Oh! that I had the wings of a Dove; then would I flee away with my little ones to the rich pine forests, the rushing streams, the deep-cut inlets of the far North, and be at rest, till the snow drifts of October made us again retreat, with the wild-fowl, to the temperate and hospitable shores of Britain !

THE BRENT GOOSE.

THIS, and the interesting little Sandwich Island Goose, are the smallest of their tribe yet introduced to our aquatic aviaries; both being inferior in size to some Ducks. The captive Brent Goose has not, that I am aware, bred in any British collection. According to Audubon, it has been known to produce young in captivity, but when, or where, or on what authority is not stated. To attain this result here, the most likely method is, probably, to make an approach to their natural habits by supplying them with occasional marine diet. Fragments of shells, that had apparently been swallowed whole, have often been. found in their gizzards. It might also be expedient to assemble them in a flock, instead of keeping just a single pair, so that they could consult their own individual tastes in the choice of partners. Their picturesque effect, too, will be greater in this way. Their almost uniform colour of leaden black, and their compactness of form, make them a striking feature in the scene, though they cannot be compared in beauty with many other waterfowl. They may always be obtained from the London dealers. There is so little difference in the sexes, that it is not easy to distinguish them. Their chief merit, however, rests in their fondness for water weeds, in which respect they appear to be second only to the Swan. On this account, Ware Goose is one of their trivial names.

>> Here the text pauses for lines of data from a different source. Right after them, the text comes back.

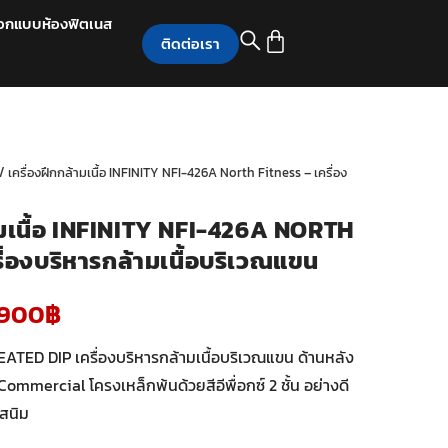
อกแบบห้องฟิตเนส
ติดต่อเรา
/ เครื่องฝึกกล้ามเนื้อ INFINITY NFI-426A North Fitness – เครื่อง
ามเนื้อ INFINITY NFI-426A NORTH
ื่องบริหารกล้ามเนื้อบริเวณแขน
,900
฿
ATED DIP เครื่องบริหารกล้ามเนื้อบริเวณแขน ด้านหลัง
ommercial โครงเหล็กพ้นด้วยสีอีพื่อกซ์ 2 ชั้น อย่างดี
นสนิม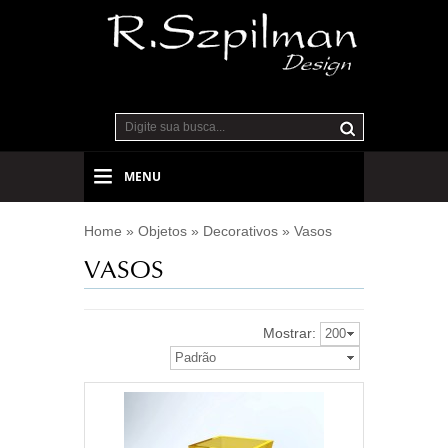
MENU
Home
»
Objetos
»
Decorativos
»
Vasos
VASOS
Mostrar:
200
Padrão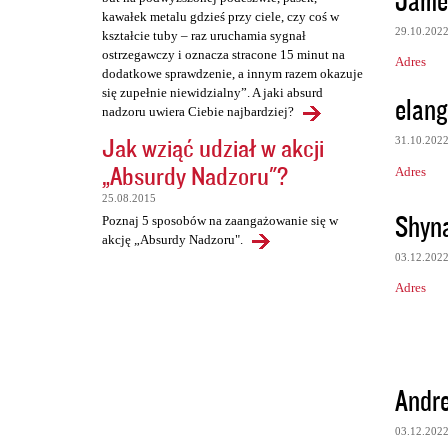
kawałek metalu gdzieś przy ciele, czy coś w
29.10.202
kształcie tuby – raz uruchamia sygnał
ostrzegawczy i oznacza stracone 15 minut na
Adres
dodatkowe sprawdzenie, a innym razem okazuje
się zupełnie niewidzialny”. A jaki absurd
elang
nadzoru uwiera Ciebie najbardziej?
Jak wziąć udział w akcji
31.10.202
„Absurdy Nadzoru"?
Adres
25.08.2015
Shyn
Poznaj 5 sposobów na zaangażowanie się w
akcję „Absurdy Nadzoru".
03.12.202
Adres
Andr
03.12.202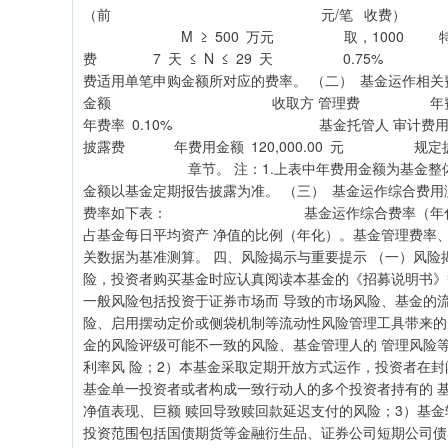
（前 元/笔 收费） 
M ≥ 500 万元 取，10
费 7 天 ≤ N ≤ 29 天 0.75% 
费适用单笔申购金额所对应的费率。 （二） 基金运作相
金额 收取方 管理费 年费率 
年费率 0.10% 基金托管人 审计费用 
披露费 年费用金额 120,000.00 元 规
章节。 注：1.上表中年费用金额为基金整体承担
金额以基金定期报告披露为准。 （三） 基金运作综合费用
费率如下表： 基金运作综合费率（年化） 注：基
占基金每日平均资产 净值的比例（年化）。基金管理费率
关数据为基准测算。 四、风险揭示与重要提示 （一）风
险，投资者购买基金时应认真阅读本基金的《招募说明书
一般风险包括投资于证券市场而 导致的市场风险、基金的
险、启用摆动定价或侧袋机制等流动性风险管理工具带来的
金的风险评级可能不一致的风险、基金管理人的 管理风险
利率风 险；2）本基金采取定期开放方式运作，投资者在封
基金单一投资者或者构成一致行动人的多个投资者持有的 基
净值表现、巨额 赎回导致赎回款延迟支付的风险；3）基金
投资范围包括国债期货等金融衍生品、证券公司短期公司债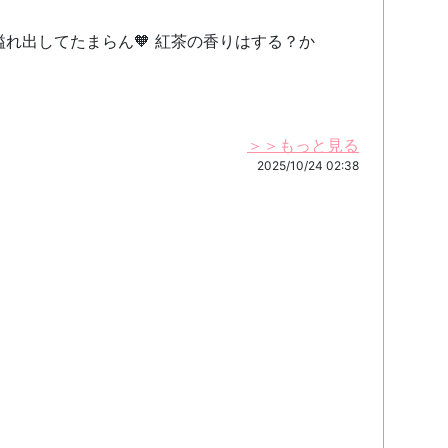
れ出してたまらん🧡 紅茶の香りはする？か
＞＞もっと見る
2025/10/24 02:38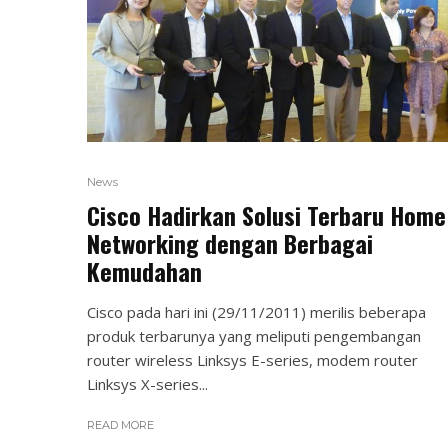
News
Cisco Hadirkan Solusi Terbaru Home
Networking dengan Berbagai
Kemudahan
Cisco pada hari ini (29/11/2011) merilis beberapa
produk terbarunya yang meliputi pengembangan
router wireless Linksys E-series, modem router
Linksys X-series...
READ MORE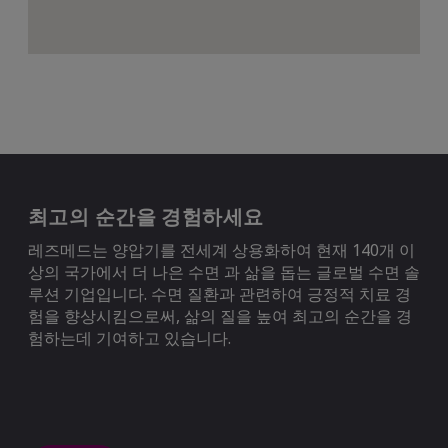
최고의 순간을 경험하세요
레즈메드는 양압기를 전세계 상용화하여 현재 140개 이
상의 국가에서 더 나은 수면 과 삶을 돕는 글로벌 수면 솔
루션 기업입니다. 수면 질환과 관련하여 긍정적 치료 경
험을 향상시킴으로써, 삶의 질을 높여 최고의 순간을 경
험하는데 기여하고 있습니다.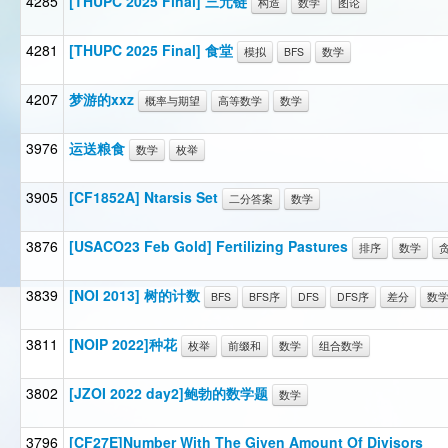
4285
[THUPC 2025 Final] 三元链
构造
数学
图论
4281
[THUPC 2025 Final] 食堂
模拟
BFS
数学
4207
梦游的xxz
概率与期望
高等数学
数学
3976
运送粮食
数学
枚举
3905
[CF1852A] Ntarsis Set
二分答案
数学
3876
[USACO23 Feb Gold] Fertilizing Pastures
排序
数学
3839
[NOI 2013] 树的计数
BFS
BFS序
DFS
DFS序
差分
数
3811
[NOIP 2022]种花
枚举
前缀和
数学
组合数学
3802
[JZOI 2022 day2]鲍勃的数学题
数学
3796
[CF27E]Number With The Given Amount Of Divisors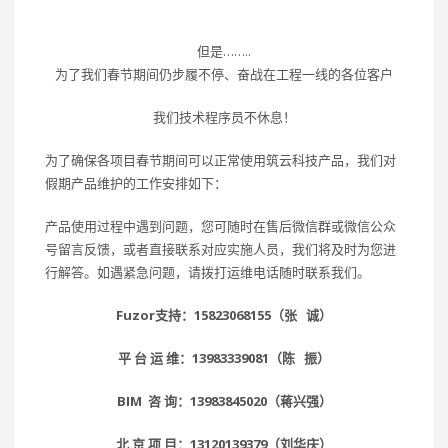
但是……..
为了我们春节期间仍步履不停、奋战在工程一线的各位客户
我们技术程序员不休息！
为了确保各项目春节期间可以正常使用筑云科技产品，我们对
假期产品维护的工作安排如下：
产品使用过程中遇到问题，您可随时在售后微信群或微信公众
号留言反馈，或者直接联系对应实施人员，我们将及时为您进
行解答。如遇紧急问题，请拨打运维电话随时联系我们。
Fuzor支持：15823068155（张 诚）
平 台 运 维：13983339081（陈 振）
BIM 咨 询：13983845020（蒋兴强）
北 京 项 目：13120139379（刘华庆）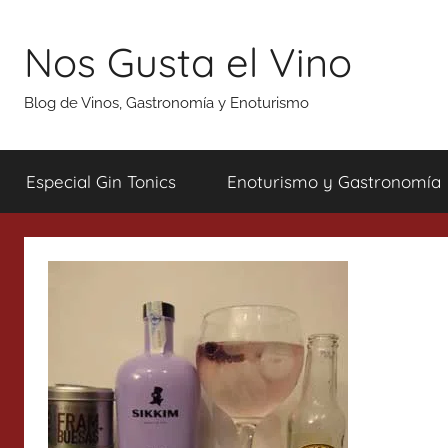
Saltar
al
Nos Gusta el Vino
contenido
Blog de Vinos, Gastronomía y Enoturismo
Especial Gin Tonics
Enoturismo y Gastronomía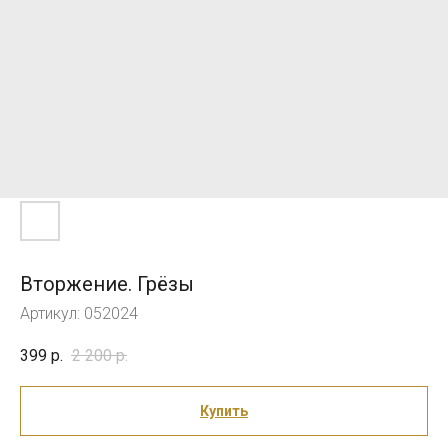
Вторжение. Грёзы
Артикул:
052024
399
р.
2 200
р.
Купить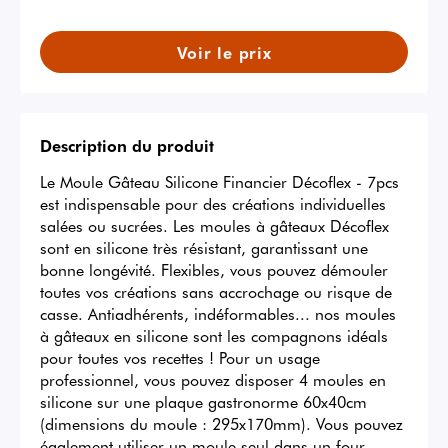
Voir le prix
Description du produit
Le Moule Gâteau Silicone Financier Décoflex - 7pcs 
est indispensable pour des créations individuelles 
salées ou sucrées. Les moules à gâteaux Décoflex 
sont en silicone très résistant, garantissant une 
bonne longévité. Flexibles, vous pouvez démouler 
toutes vos créations sans accrochage ou risque de 
casse. Antiadhérents, indéformables... nos moules 
à gâteaux en silicone sont les compagnons idéals 
pour toutes vos recettes ! Pour un usage 
professionnel, vous pouvez disposer 4 moules en 
silicone sur une plaque gastronorme 60x40cm 
(dimensions du moule : 295x170mm). Vous pouvez 
également utiliser un moule seul dans un four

"Brent Geese have the cunning, in general, to leave the mud as soon as the tide flows high enough to bear an enemy, and then go off to sea, and feed on the drifting weeds."-Colonel Hawker.

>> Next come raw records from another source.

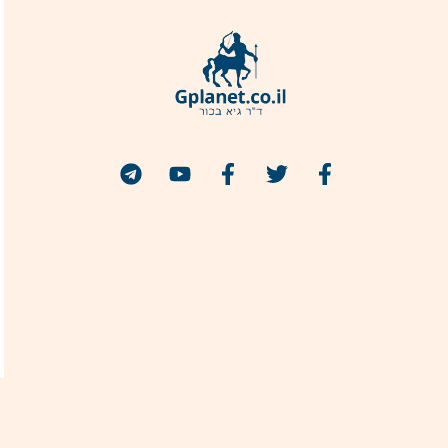
הצטרפו אלי
מבצע הנחה 50% למנויי ג'יפלאנט!
הרשמה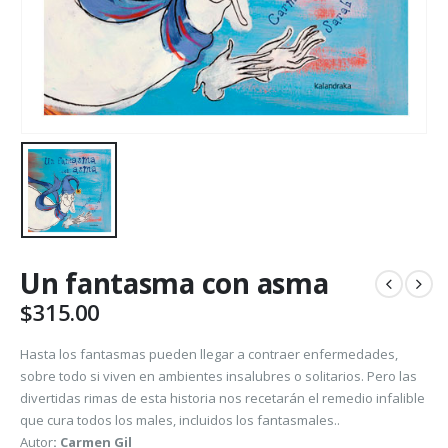
Un fantasma con asma
$
315.00
Hasta los fantasmas pueden llegar a contraer enfermedades,
sobre todo si viven en ambientes insalubres o solitarios. Pero las
divertidas rimas de esta historia nos recetarán el remedio infalible
que cura todos los males, incluidos los fantasmales..
Autor
: Carmen Gil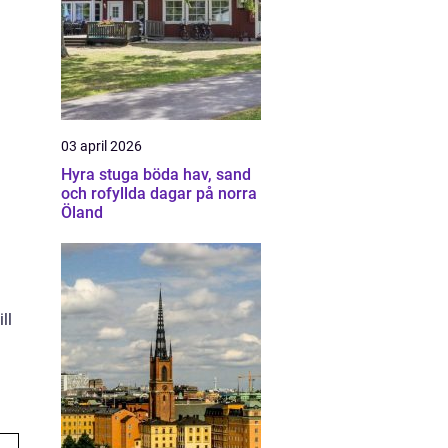
03 april 2026
Hyra stuga böda hav, sand
och rofyllda dagar på norra
Öland
ll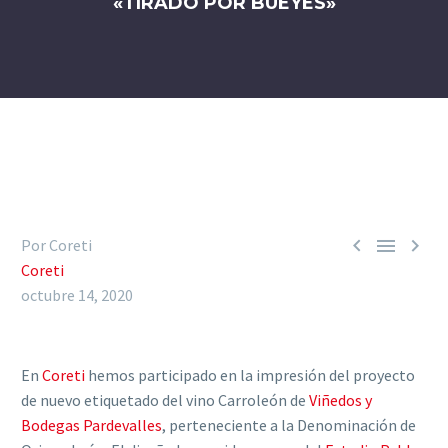
«TIRADO POR BUEYES»



Por Coreti
Coreti
octubre 14, 2020
En
Coreti
hemos participado en la impresión del proyecto
de nuevo etiquetado del vino Carroleón de
Viñedos y
Bodegas Pardevalles
, perteneciente a la Denominación de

"On the north-eastern shores of England, where we have had opportunities of seeing them, they might be considered as entirely maritime, not being known to leave the water-mark, or ever to feed on the pastures or young

grain. During ebb-tide, they fed on the banks of Zostera marina, then uncovered; and Mr. Selby mentions the ulva latissima as very frequently found in their stomachs ; at other times they rest on the sandbanks, which are quite open, and afford no shelter for approach; or they ride, as it were, just off the land, buoyant upon the wave, and occasionally pluck the sea-grass or weeds which are yet borne up within their reach."-Sir W. Jardine.

Brent Geese are quiet, gentle, and harmless, in captivity. I cannot agree with those who praise them on the table. They are fishy, strong, and oily; but whoever is not fond of such savours, may convert the birds into tolerable meat, by having them skinned and baked in a pie. This bird has, most inexcusably, been confounded with the foregoing.